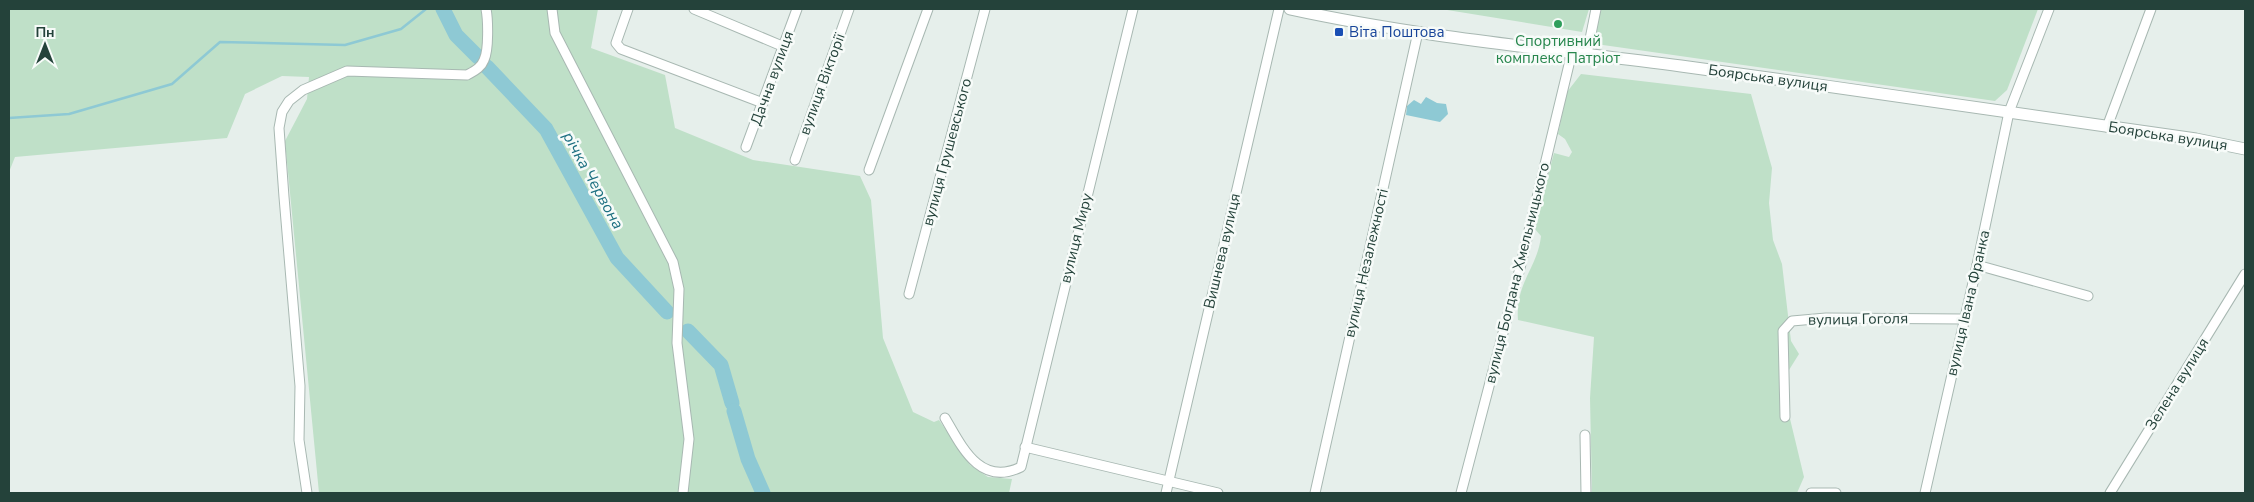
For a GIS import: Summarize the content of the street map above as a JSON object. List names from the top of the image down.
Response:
{
  "streets": {
    "street": [
      "Дачна вулиця",
      "Боярська вулиця",
      "вулиця Вікторії",
      "вулиця Грушевського",
      "вулиця Миру",
      "Вишнева вулиця",
      "вулиця Незалежності",
      "вулиця Богдана Хмельницького",
      "вулиця Івана Франка",
      "вулиця Гоголя",
      "Зелена вулиця"
    ]
  },
  "crossings": [
    ["Боярська вулиця", "вулиця Незалежності"],
    ["Боярська вулиця", "вулиця Богдана Хмельницького"],
    ["Боярська вулиця", "вулиця Івана Франка"],
    ["вулиця Івана Франка", "вулиця Гоголя"]
  ],
  "water": ["річка Червона"],
  "places": {
    "other": ["Спортивний комплекс Патріот"],
    "transit": ["Віта Поштова"]
  },
  "north": "top"
}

________

What to work on — Every entry above is to be repeated word for word, with all pictures omitted.

Answer box —
For a GIS import: Summarize the content of the street map above as a JSON object. List names from the top of the image down.
Response:
{
  "streets": {
    "street": [
      "Дачна вулиця",
      "Боярська вулиця",
      "вулиця Вікторії",
      "вулиця Грушевського",
      "вулиця Миру",
      "Вишнева вулиця",
      "вулиця Незалежності",
      "вулиця Богдана Хмельницького",
      "вулиця Івана Франка",
      "вулиця Гоголя",
      "Зелена вулиця"
    ]
  },
  "crossings": [
    ["Боярська вулиця", "вулиця Незалежності"],
    ["Боярська вулиця", "вулиця Богдана Хмельницького"],
    ["Боярська вулиця", "вулиця Івана Франка"],
    ["вулиця Івана Франка", "вулиця Гоголя"]
  ],
  "water": ["річка Червона"],
  "places": {
    "other": ["Спортивний комплекс Патріот"],
    "transit": ["Віта Поштова"]
  },
  "north": "top"
}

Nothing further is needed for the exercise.